One hundred years is a long time – long enough that we have no survivors of the First World War to pass on their hard-earnt wisdom in person, no Battle of Britain pilots and the oldest Chelsea pensioner is a sprightly 103, having served in both the army and the air force.

 Of course, the Royal Air Force itself is one hundred years old this year too. Junior left home to become it’s own person just eight months prior to the Armistice. The Women’s Royal Air Force, originally an auxiliary unit was also formed in 1918. One hundred years also marks, as the media coverage tells, 100 years since the Suffragette movement secured the vote for women over 30 years old.
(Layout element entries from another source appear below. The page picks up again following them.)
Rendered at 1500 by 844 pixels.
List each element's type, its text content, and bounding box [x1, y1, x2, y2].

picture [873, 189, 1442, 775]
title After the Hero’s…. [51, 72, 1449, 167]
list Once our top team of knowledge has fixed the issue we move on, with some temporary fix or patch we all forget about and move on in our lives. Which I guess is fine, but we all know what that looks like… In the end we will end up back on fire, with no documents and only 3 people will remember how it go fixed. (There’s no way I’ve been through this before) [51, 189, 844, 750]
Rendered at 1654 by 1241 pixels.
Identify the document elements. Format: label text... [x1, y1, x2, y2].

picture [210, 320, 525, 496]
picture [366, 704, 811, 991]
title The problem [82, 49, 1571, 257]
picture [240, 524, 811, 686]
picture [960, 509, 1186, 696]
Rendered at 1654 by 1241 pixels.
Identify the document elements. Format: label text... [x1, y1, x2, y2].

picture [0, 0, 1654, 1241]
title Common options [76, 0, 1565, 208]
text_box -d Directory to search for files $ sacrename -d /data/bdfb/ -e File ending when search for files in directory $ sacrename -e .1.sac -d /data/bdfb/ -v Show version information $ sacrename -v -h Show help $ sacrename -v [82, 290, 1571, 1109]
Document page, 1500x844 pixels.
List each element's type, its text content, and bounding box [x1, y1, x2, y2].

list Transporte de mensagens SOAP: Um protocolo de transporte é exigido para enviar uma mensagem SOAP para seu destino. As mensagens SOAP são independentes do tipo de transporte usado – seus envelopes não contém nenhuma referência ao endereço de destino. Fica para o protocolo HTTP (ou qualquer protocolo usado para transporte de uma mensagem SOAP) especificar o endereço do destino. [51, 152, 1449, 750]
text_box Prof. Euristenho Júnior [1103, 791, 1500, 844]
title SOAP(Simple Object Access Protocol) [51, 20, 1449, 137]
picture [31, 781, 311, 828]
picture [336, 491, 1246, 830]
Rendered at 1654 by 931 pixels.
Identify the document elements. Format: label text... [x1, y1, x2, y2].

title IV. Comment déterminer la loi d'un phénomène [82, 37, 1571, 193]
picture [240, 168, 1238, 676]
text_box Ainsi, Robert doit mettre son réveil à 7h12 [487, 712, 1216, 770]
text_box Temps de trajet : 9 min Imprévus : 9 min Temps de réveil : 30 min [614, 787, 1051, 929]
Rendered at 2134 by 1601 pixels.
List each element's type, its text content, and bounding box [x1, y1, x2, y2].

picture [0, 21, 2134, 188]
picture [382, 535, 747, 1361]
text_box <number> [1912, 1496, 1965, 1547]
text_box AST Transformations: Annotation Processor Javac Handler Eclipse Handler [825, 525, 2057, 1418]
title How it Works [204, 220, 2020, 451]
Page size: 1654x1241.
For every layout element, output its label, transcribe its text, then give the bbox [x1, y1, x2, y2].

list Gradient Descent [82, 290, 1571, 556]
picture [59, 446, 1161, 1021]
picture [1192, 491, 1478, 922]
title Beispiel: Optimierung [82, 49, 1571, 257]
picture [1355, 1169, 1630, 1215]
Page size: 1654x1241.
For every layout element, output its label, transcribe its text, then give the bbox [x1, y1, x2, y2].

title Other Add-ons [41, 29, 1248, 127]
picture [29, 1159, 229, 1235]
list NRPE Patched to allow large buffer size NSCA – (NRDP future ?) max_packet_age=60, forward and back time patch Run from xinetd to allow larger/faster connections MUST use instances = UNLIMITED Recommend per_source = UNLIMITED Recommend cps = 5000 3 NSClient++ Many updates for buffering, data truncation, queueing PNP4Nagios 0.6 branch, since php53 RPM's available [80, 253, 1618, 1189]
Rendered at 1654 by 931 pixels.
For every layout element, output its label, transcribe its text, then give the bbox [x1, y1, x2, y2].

Modern commentators have been quick to point out, in the on-going fallout from the Harvey Weinstein, #MeToo and other controversies, that equality actually hasn’t delivered what Emmeline Pankhurst and the other Suffragettes had hoped when they secured the historic Representation of the People Act. Some fashionable historians put the case that it was the efforts of the unsung heroes of the home front during the Great War – women in manufacturing and production roles – that did as much as the Suffragette movement to secure the vote.

What is a certainty is that the forces, those dinosaurs of old-fashioned practices, of sexism, of all the things that the rest of society – without foundation or actual experience – accuse us of, have had absolute pay parity between the genders for the same role for decades. It is a thing that is seldom mentioned, but one that we should all be rightly proud of.

 

Of course there are some roles, still, that remain male only.

 

Women may not serve as paratroopers, for example. But being honest, many of us wouldn’t make the grade at P Company, or the All Arms, or a host of other things. We have seen women make the ultimate sacrifice as aircrew, as EOD officers and as Intelligence operatives. There’s no gender divide where someone gives all that they have to give.

Yet again, this comes back to society having little understanding of the forces, and little experience of dealing with serving personnel or veterans. Equality comes in many forms, and when veterans have equal status with reality TV ‘stars’, we will have achieved something historic.